Portland’s Minnesota Freeway through North Portland, part of the Interstate 5 system, opened to automobile traffic on December 2, 1964 (The Oregonian, 3 December 1964). Construction of the $22 million, 4.8 mile strip of pavement began in 1959.
The freeway’s opening marked the end of an era for the neon-lit Interstate Avenue.
Traffic raced through North Portland in a trench, three blocks west of the Highway 99W surface route. At service stations, restaurants and motels along “the Avenue,” implications were setting in. The era of interstate travel on Interstate Avenue was over.
Read more at Cafe Unknown: Illuminating Interstate.
Tiar Atoigue says
Damn, I used to think freeways were great and amazing things.
Something similar happened to Spokane. Interstate 90 was built in 1956 through the mostly-black East Central neighborhood. The district was cut in half, the easy ways to the commercial zones were severed, and Liberty Park lost more than 70-percent of its land.
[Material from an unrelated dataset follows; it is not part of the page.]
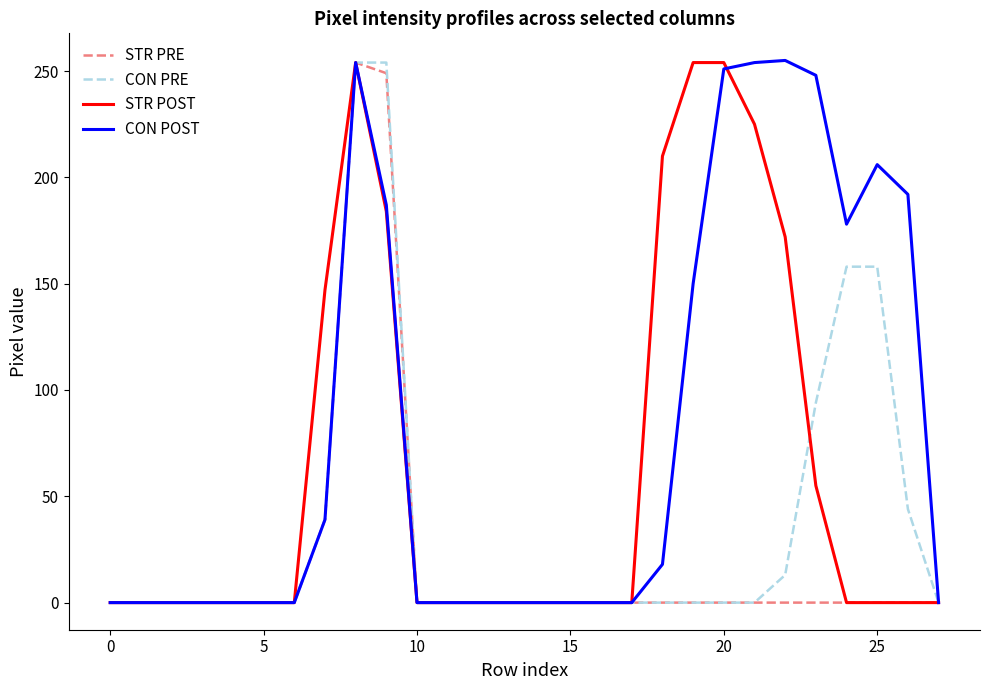

What is the sum of all CON PRE values?

1014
My aunt’s house was in the same area, but a new freeway is being built now and her house was in the way. They had to move out in approximately 2004, and the contractors for the new freeway destroyed that house and many others. For years I could see the hole where that house once was, but now even the hole is gone, and the North Spokane Corridor is still 10 years from completion.
Travelling along Interstate 90 between the Trent and Freya exits, you can see a ton of empty lots, where in the next decade long, soaring freeway ramps will be.
Freeways are essential when built correctly and with heavy consideration. They can be destroyed if proven ineffective and the land they claimed revamped and revitalized. Such hasn’t happened in Spokane.